Is this becoming a Clinton presidency?
Jack Shafer at Politico writes:
Observers have been waiting for more than a year for Donald Trump to stop acting like a beer hall bouncer and start acting more presidential. On Wednesday, that wish came true, as Baby Donald completed his transformation into a standard chief executive of the United States by espousing many of the hallmark policies one would have associated with President Hillary Clinton.

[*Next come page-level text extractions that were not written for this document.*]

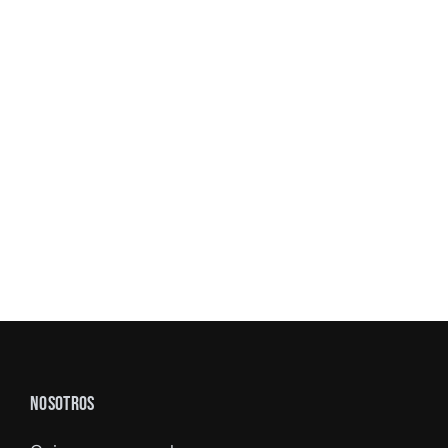
NOSOTROS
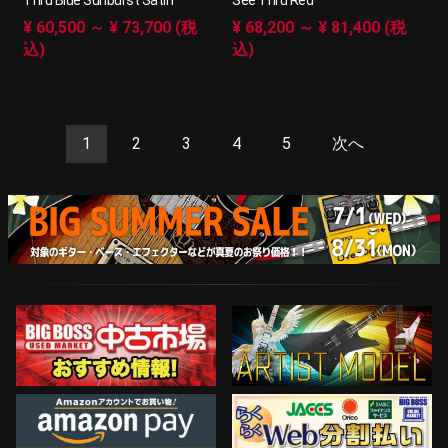
Thru Blue Sunburst Satin
See Thru Red
¥ 60,500 ～ ¥ 73,700 (税
¥ 68,200 ～ ¥ 81,400 (税
込)
込)
1
2
3
4
5
次へ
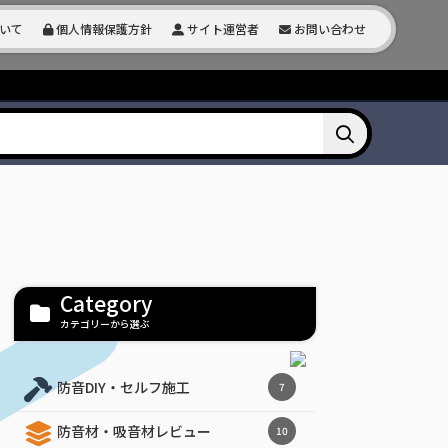
いて
個人情報保護方針
サイト運営者
お問い合わせ
Category
カテゴリーから選ぶ
防音DIY・セルフ施工
7
防音材・吸音材レビュー
10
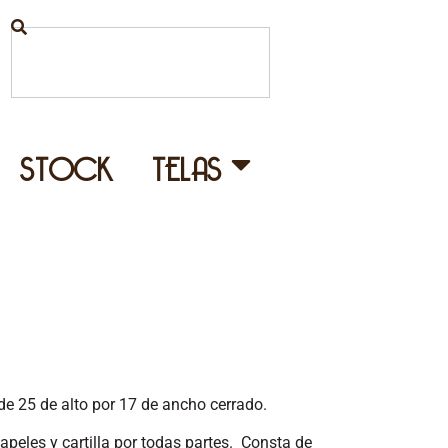
STOCK
TELAS
e 25 de alto por 17 de ancho cerrado.
eles y cartilla por todas partes.
Consta de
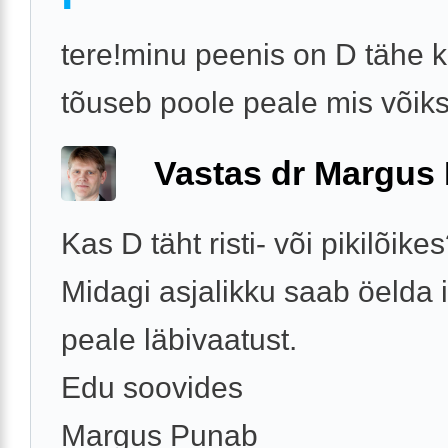
tere!minu peenis on D tähe k
tõuseb poole peale mis võiks
Vastas dr Margus
Kas D täht risti- või pikilõike
Midagi asjalikku saab öelda i
peale läbivaatust.
Edu soovides
Margus Punab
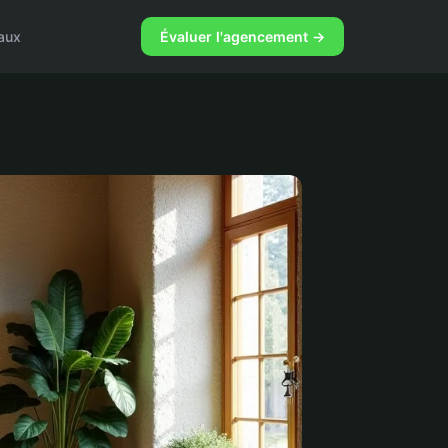
aux
Évaluer l'agencement →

My Politico Playbook colleagues discerned Trump’s recent policy shift in their Thursday tipsheet. Previously, Trump said NATO was obsolete. Now, he salutes it, Clinton-style, as a “great alliance.” Previously, he lavished kisses on Vladimir Putin and Russia. Now Trump and Secretary of State Rex Tillerson have taken a Clintonesque stand against Russia, admitting to low levels of trust between the two nations. Then: No war in Syria. Now, Trump is bombing Syria with the sort of glee Clinton would have brought to the mission. And on and on it goes, with Trump adopting Clintonian stances on Chinese currency manipulation (doesn’t exist!) and the Export-Import Bank (for it).
Hillary Clinton’s presidency would have been a family affair, with Bill and Chelsea mobbing the White House with their advice; Trump has seated daughter Ivanka and son-in-law Jared Kushner at on his roundtable and acts on their guidance. Hillary Clinton would have recruited pros from Goldman Sachs; Trump has brushed the rafters of his administration a beaming gold with guys from Goldman. Hillary Clinton would have gone to war with the Republican Congress, vowing to campaign against them once they refused to pass her legislation; Trump has come close to realizing that goal, telling the leader of the troublesome House Freedom Caucus, “Mark, I’m coming after you.”

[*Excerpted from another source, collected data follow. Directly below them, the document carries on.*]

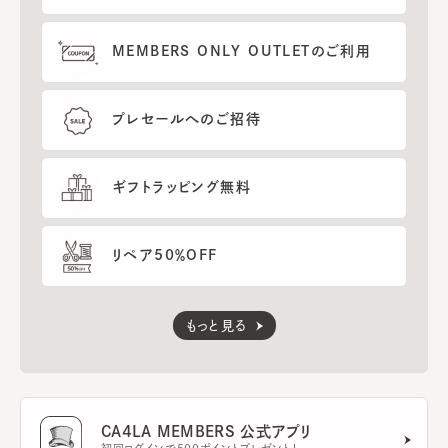
MEMBERS ONLY OUTLETのご利用
プレセールへのご招待
ギフトラッピング無料
リペア50％OFF
もっと見る
CA4LA MEMBERS 公式アプリ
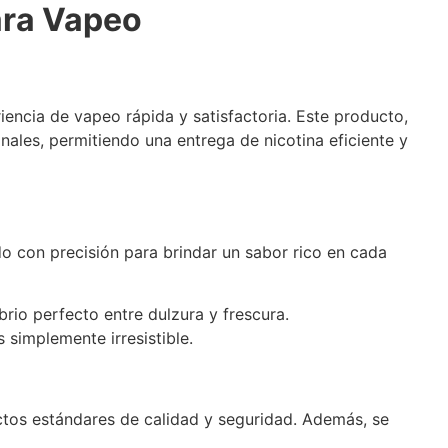
ara Vapeo
iencia de vapeo rápida y satisfactoria. Este producto,
ales, permitiendo una entrega de nicotina eficiente y
do con precisión para brindar un sabor rico en cada
rio perfecto entre dulzura y frescura.
 simplemente irresistible.
ctos estándares de calidad y seguridad. Además, se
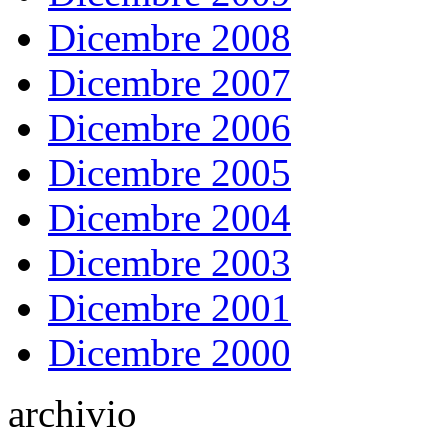
Dicembre 2008
Dicembre 2007
Dicembre 2006
Dicembre 2005
Dicembre 2004
Dicembre 2003
Dicembre 2001
Dicembre 2000
archivio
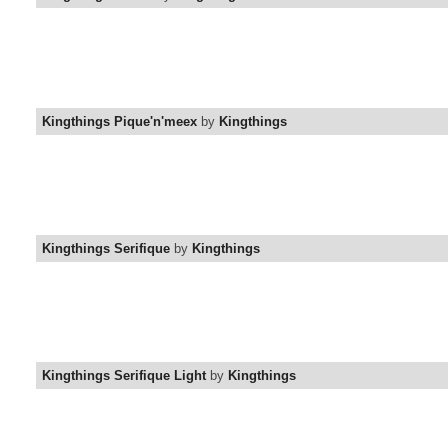
Kingthings Pique'n'meex
by
Kingthings
Kingthings Serifique
by
Kingthings
Kingthings Serifique Light
by
Kingthings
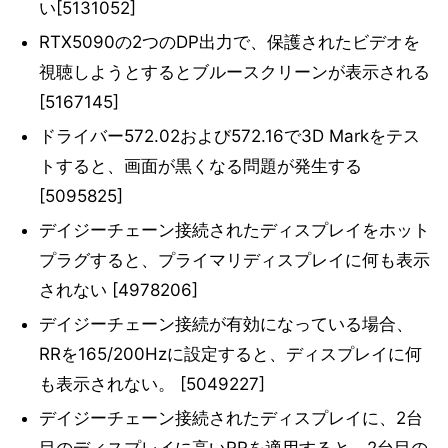
い[5131052]
RTX5090の2つのDP出力で、保護されたビデオを
視聴しようとするとブルースクリーンが表示される
[5167145]
ドライバー572.02および572.16で3D Markをテス
トすると、画面が黒くなる問題が発生する
[5095825]
デイジーチェーン接続されたディスプレイをホット
プラグすると、プライマリディスプレイに何も表示
されない [4978206]
デイジーチェーン接続が有効になっている場合、
RRを165/200Hzに設定すると、ディスプレイに何
も表示されない。 [5049227]
デイジーチェーン接続されたディスプレイに、2台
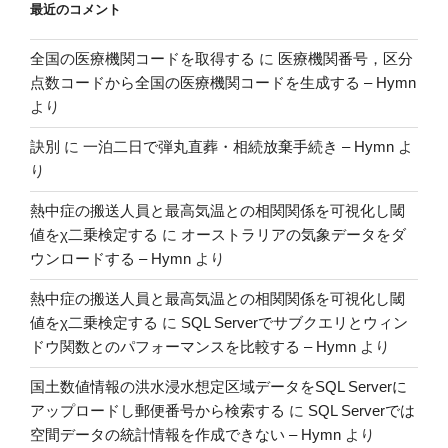
最近のコメント
全国の医療機関コードを取得する
に
医療機関番号，区分
点数コードから全国の医療機関コードを生成する – Hymn
より
訣別
に
一泊二日で弾丸直葬・相続放棄手続き – Hymn
よ
り
熱中症の搬送人員と最高気温との相関関係を可視化し閾
値をχ二乗検定する
に
オーストラリアの気象データをダ
ウンロードする – Hymn
より
熱中症の搬送人員と最高気温との相関関係を可視化し閾
値をχ二乗検定する
に
SQL Serverでサブクエリとウィン
ドウ関数とのパフォーマンスを比較する – Hymn
より
国土数値情報の洪水浸水想定区域データをSQL Serverに
アップロードし郵便番号から検索する
に
SQL Serverでは
空間データの統計情報を作成できない – Hymn
より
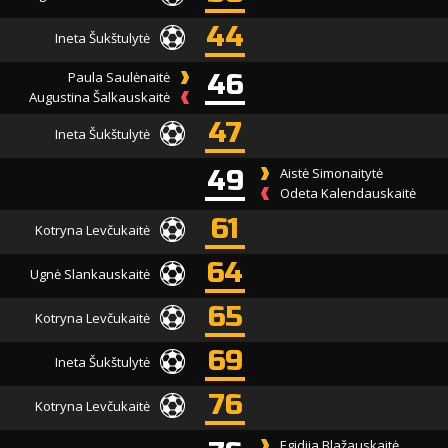
44
Ineta Šukštulytė
Paula Saulėnaitė
46
Augustina Šalkauskaitė
47
Ineta Šukštulytė
49
Aistė Simonaitytė
Odeta Kalendauskaitė
61
Kotryna Levčukaitė
64
Ugnė Slankauskaitė
65
Kotryna Levčukaitė
69
Ineta Šukštulytė
76
Kotryna Levčukaitė
Egidija Blažauskaitė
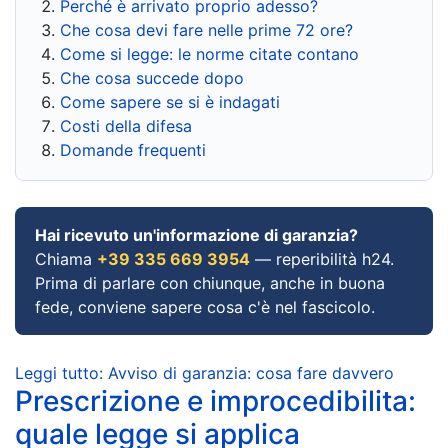
Perché è arrivato proprio adesso?
Che cosa devi fare nelle prime 72 ore?
Come si legge: le norme citate contano
Che cosa succede dopo
Come sapere se si è indagati
Costi della difesa
Domande frequenti
Hai ricevuto un'informazione di garanzia?
Chiama
+39 335 669 3954
— reperibilità h24.
Prima di parlare con chiunque, anche in buona
fede, conviene sapere cosa c'è nel fascicolo.
Leggi tutto: Avviso di garanzia: cosa fare davvero
Prescrizione e improcedibilita:
quale legge si applica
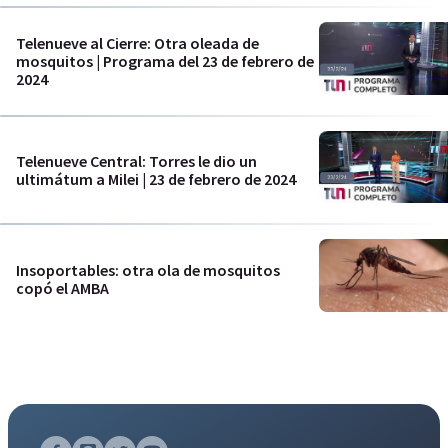
Telenueve al Cierre: Otra oleada de
mosquitos | Programa del 23 de febrero de
2024
Telenueve Central: Torres le dio un
ultimátum a Milei | 23 de febrero de 2024
Insoportables: otra ola de mosquitos
copó el AMBA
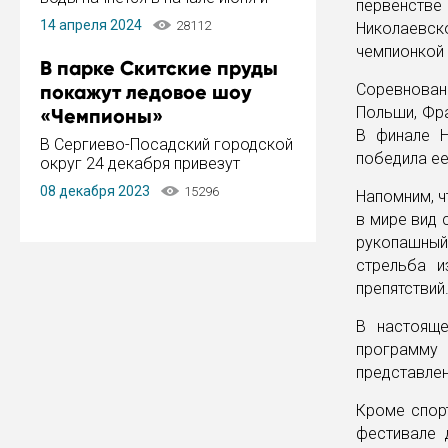
первенстве
завершится в конце августа.
14 апреля 2024
28112
Николаевск
Период отключения составит не
чемпионкой 
более 14 дней.
В парке Скитские пруды
покажут ледовое шоу
Соревновани
Польши, Фра
«Чемпионы»
В финале Н
В Сергиево-Посадский городской
победила ее
округ 24 декабря привезут
ледовый тур «Чемпионы»
08 декабря 2023
15296
Напомним, ч
заслуженного мастера спорта,
в мире вид 
чемпиона мира и Европы,
серебряного призера зимних
рукопашный
Олимпийских игр Ильи Авербуха.
стрельба и
Как сообщает администрация ...
препятствий
В настояще
программу 
представлен
Кроме спор
фестивале 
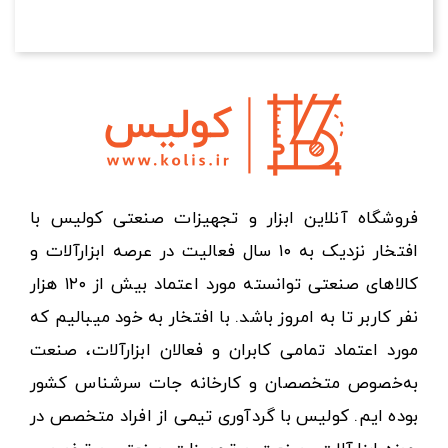
فروشگاه آنلاین ابزار و تجهیزات صنعتی کولیس با
افتخار نزدیک به ۱۰ سال فعالیت در عرصه ابزارآلات و
کالاهای صنعتی توانسته مورد اعتماد بیش از ۱۲۰ هزار
نفر کاربر تا به امروز باشد. با افتخار به خود میبالیم که
مورد اعتماد تمامی کابران و فعالان ابزارآلات، صنعت
به‌خصوص متخصصان و کارخانه جات سرشناس کشور
بوده ایم. کولیس با گردآوری تیمی از افراد متخصص در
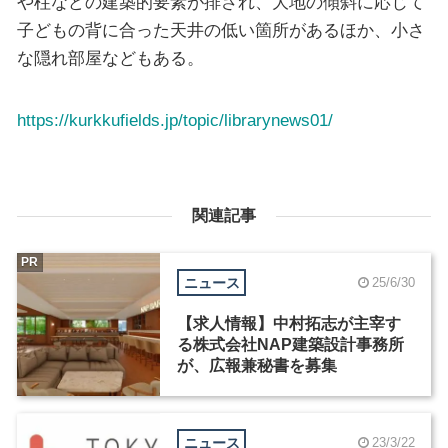
や柱などの建築的要素が排され、大地の傾斜に応じて
子どもの背に合った天井の低い箇所があるほか、小さ
な隠れ部屋などもある。
https://kurkkufields.jp/topic/librarynews01/
関連記事
PR
ニュース
25/6/30
【求人情報】中村拓志が主宰す
る株式会社NAP建築設計事務所
が、広報兼秘書を募集
ニュース
23/3/22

Remember how Trump’s surrogates said during the campaign that a Clinton presidency would be too hobbled by the ongoing FBI investigation to govern effectively? Instead, we’ve gotten a Trump presidency tainted by an FBI investigation of several of his top campaign aides. During the campaign, Trump beat on Federal Reserve Chairman Janet Yellen with the baseball-bat fury of Joey Ramone. “To a certain extent, I think she should be ashamed of herself,” he said. That statement is now inoperative, replaced with the “I like her, I respect her” statement he gave to the Wall Street Journal. Reappointing her to the Fed is not outside the realm of possibility.
Elsewhere on the Clintonification front, Trump through his legislative bungling has preserved Obamacare, which he vowed to repeal, and is ready to make common cause with Democrats to pass an infrastructure pork bill. Had Clinton gone shopping for generals to stock her administration, she might have filled her cart with the likes of H.R. McMaster, Jim Mattis, and John F. Kelly.
Trump of course was for many years a liberal NY Democrat. His daughter and son-in-law were the same and it looks like their faction is winning dominance in the White House.